COMPORTEMENT DYNAMIQUE DES ECRANS DE FILETS SOUS


IMPACT : UN MODELE GENERIQUE D’ÉCRANS

DYNAMIC BEHAVIOUR OF ROCKFALL PROTECTION SCREEN : A GENERIC


MODEL OF SCREENS

Marie-Aurélie CHANUT 1, Laurent DUBOIS 1, Benoît MATOT2, François NICOT3


1
CETE de Lyon – Département Laboratoire de Lyon, Bron, France
2
IFSTTAR – Département Géotechnique, Eau et Risques, Bron, France
3
IRSTEA – Unité de Recherche Érosion Torrentielle Neige et Avalanches, Saint-
Martin d’Hères, France

RÉSUMÉ — Le modèle générique d’écran de filet développé est présenté ainsi que
les perspectives de calcul offertes par un tel modèle.

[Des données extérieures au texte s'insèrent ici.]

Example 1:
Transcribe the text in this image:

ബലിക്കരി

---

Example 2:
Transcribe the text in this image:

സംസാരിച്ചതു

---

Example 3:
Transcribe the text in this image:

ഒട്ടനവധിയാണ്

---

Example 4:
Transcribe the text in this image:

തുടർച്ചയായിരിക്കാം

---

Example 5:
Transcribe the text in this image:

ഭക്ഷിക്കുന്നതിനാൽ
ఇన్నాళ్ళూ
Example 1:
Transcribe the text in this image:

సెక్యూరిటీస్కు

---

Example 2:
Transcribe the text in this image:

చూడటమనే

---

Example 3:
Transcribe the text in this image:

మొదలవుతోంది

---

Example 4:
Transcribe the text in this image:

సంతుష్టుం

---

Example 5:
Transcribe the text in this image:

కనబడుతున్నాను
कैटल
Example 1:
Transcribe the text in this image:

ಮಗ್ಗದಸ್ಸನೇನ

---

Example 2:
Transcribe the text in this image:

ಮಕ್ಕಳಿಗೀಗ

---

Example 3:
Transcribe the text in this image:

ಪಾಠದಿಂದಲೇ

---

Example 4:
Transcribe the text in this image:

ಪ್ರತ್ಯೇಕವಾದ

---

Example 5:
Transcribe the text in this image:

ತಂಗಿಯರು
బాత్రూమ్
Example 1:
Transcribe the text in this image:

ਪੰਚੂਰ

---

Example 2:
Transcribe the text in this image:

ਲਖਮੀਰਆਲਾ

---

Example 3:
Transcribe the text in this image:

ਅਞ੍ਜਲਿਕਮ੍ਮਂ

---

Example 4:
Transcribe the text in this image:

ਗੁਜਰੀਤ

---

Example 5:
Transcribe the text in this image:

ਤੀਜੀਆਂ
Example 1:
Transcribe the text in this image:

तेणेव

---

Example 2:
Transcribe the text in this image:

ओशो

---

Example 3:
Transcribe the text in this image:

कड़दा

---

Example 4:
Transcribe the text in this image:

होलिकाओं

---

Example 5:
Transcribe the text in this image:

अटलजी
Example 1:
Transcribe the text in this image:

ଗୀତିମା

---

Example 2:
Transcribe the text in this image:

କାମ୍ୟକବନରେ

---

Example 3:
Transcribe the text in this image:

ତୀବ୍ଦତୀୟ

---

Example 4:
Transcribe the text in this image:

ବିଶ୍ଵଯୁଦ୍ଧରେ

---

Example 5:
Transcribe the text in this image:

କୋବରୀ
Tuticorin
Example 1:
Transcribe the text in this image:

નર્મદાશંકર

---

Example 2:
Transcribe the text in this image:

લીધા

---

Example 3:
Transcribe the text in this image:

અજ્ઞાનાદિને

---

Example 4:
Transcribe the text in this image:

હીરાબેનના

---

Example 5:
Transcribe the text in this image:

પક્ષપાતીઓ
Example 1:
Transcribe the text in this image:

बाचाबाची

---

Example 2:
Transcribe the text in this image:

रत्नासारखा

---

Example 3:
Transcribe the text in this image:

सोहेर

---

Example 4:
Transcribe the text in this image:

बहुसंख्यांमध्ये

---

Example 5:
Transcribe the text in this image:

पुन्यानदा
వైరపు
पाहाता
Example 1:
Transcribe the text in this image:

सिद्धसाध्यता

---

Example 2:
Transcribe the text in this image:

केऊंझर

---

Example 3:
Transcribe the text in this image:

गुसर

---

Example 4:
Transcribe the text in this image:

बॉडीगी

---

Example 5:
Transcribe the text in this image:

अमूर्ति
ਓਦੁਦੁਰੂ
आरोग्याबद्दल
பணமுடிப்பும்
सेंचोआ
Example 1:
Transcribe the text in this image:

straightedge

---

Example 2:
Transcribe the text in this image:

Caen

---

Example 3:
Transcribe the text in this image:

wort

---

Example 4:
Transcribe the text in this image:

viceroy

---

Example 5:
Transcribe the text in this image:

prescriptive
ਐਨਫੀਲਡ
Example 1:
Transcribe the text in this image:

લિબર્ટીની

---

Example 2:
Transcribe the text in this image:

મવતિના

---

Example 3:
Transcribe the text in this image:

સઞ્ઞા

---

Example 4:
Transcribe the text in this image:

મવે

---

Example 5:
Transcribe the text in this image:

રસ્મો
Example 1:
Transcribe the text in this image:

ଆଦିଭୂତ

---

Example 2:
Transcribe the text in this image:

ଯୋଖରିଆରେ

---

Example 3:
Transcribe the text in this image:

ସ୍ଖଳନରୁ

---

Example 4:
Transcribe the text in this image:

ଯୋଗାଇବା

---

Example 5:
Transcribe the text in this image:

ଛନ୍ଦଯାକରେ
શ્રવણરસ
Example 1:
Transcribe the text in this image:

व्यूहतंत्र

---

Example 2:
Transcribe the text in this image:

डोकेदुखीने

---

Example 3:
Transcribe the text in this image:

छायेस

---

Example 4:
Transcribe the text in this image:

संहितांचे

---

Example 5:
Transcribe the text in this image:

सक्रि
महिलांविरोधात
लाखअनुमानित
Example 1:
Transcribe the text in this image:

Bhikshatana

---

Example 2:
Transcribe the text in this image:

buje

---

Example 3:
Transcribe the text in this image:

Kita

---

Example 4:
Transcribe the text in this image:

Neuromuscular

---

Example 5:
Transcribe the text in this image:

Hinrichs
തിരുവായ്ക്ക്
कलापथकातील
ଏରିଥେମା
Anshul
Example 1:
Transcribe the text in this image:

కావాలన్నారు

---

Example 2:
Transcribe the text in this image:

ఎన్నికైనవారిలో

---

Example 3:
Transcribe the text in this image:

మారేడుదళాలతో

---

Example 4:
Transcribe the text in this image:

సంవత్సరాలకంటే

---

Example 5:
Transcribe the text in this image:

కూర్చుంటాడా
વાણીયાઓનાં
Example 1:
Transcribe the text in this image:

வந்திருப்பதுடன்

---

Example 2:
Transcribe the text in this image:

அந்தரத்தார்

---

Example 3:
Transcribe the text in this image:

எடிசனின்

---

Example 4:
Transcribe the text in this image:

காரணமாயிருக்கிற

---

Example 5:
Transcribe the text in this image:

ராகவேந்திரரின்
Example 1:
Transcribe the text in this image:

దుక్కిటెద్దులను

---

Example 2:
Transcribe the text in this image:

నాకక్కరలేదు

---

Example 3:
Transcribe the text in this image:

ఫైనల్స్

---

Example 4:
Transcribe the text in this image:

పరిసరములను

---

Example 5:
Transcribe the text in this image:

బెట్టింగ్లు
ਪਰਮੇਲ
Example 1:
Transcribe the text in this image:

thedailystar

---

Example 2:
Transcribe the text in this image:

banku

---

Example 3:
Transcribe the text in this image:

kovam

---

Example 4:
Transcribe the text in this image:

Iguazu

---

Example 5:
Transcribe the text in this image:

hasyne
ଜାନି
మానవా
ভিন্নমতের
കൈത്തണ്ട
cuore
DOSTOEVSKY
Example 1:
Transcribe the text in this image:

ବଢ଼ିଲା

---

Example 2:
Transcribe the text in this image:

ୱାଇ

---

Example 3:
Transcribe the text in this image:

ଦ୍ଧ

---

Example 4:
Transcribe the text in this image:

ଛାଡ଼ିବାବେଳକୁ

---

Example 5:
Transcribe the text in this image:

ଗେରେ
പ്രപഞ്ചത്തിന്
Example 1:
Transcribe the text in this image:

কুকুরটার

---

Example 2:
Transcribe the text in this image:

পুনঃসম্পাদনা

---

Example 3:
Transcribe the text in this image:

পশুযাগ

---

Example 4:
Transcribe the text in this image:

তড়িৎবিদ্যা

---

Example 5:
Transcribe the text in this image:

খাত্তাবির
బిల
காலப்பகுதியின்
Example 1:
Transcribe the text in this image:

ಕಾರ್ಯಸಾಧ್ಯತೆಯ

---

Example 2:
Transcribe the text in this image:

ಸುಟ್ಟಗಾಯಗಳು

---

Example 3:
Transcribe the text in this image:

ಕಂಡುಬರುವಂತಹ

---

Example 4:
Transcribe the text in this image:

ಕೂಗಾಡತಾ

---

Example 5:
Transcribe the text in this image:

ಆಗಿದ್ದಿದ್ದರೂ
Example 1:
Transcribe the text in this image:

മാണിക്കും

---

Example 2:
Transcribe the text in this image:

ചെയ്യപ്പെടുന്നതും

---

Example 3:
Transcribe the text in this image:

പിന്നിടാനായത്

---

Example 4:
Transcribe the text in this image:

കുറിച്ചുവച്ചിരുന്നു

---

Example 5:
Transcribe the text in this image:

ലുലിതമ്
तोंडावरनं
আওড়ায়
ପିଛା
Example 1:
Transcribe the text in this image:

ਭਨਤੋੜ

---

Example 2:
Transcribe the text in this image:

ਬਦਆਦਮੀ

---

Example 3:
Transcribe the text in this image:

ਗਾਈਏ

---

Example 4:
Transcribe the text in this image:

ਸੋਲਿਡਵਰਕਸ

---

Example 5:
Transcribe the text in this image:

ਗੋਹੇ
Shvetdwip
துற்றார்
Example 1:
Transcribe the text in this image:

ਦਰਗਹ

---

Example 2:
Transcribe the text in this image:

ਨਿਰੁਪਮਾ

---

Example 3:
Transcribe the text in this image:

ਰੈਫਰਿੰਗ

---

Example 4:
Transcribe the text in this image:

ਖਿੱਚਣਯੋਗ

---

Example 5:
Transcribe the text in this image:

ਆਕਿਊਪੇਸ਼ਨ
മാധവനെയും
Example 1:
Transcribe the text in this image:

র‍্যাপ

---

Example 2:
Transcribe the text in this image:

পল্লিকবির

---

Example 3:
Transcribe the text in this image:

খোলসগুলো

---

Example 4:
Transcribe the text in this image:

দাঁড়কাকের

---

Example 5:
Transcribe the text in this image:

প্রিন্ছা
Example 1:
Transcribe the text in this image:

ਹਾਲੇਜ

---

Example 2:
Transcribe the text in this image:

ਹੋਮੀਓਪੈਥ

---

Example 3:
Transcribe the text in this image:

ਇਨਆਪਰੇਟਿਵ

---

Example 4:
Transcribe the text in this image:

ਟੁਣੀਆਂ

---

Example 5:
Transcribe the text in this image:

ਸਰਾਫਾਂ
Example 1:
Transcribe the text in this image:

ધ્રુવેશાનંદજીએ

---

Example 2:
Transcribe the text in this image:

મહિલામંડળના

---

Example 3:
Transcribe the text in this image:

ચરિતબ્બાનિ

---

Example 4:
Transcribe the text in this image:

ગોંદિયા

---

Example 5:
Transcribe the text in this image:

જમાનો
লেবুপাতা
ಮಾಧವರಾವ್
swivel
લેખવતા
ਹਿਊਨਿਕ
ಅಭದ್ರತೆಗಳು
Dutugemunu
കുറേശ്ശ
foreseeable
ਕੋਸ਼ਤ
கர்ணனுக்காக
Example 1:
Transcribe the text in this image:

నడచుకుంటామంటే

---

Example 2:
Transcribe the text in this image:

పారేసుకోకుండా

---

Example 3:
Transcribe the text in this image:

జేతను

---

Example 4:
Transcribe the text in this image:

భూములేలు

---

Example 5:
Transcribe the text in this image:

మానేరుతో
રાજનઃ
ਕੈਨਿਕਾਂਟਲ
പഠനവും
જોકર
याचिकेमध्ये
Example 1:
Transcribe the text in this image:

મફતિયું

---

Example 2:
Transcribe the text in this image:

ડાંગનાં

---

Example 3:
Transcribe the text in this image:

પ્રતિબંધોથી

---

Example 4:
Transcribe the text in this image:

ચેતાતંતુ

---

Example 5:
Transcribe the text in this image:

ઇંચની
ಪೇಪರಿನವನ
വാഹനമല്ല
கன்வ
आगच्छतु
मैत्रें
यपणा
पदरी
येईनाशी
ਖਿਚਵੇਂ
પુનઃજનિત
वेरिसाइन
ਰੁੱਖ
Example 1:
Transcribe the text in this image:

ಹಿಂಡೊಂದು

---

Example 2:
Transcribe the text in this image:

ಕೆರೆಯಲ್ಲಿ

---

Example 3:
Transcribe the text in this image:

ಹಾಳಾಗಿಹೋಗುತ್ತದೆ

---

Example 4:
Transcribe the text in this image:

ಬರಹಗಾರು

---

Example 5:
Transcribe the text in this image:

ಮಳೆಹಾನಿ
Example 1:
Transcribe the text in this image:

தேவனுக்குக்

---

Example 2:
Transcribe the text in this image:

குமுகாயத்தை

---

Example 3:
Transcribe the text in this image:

Ensuite, les premiers résultats
de modélisation d’essais réalisés sur le site de la station d’essais de chute de blocs
de l’IFSTTAR sont exposés.

ABSTRACT — We explain the generic model of rockfall protection screen and the
possibilities offered by such a calculation model. Then, we expose the first results of
numerical simulation of tests made at the IFSTTAR station.

1. Introduction
1.1. Un contexte

Les écrans de filets constituent une parade passive de protection contre les chutes
de blocs. Ces ouvrages sont constitués de nappes de filets maintenues en place à
l'aide de câbles et de poteaux ancrés dans le sol. Pour arrêter les blocs, les écrans
de filet absorbent leur énergie cinétique par déformation plastique de certains
éléments constitutifs.
Le fonctionnement de ces ouvrages s'avère complexe, mais il est indispensable de
bien l'appréhender pour un dimensionnement fiable vis à vis des niveaux d'énergie
requis. Le guide d'agrément technique européen (ETAG27, 2008), prescrit des
essais d'impact en vraie grandeur pour valider la capacité d'arrêt des écrans de filets.
C'est dans ce contexte qu'une station d'essais de chutes de blocs a été construite
par l'IFSTTAR pour participer au processus de délivrance du marquage CE des kits
de protection contre les éboulements rocheux (Rochet-Lacoste et al., 2010).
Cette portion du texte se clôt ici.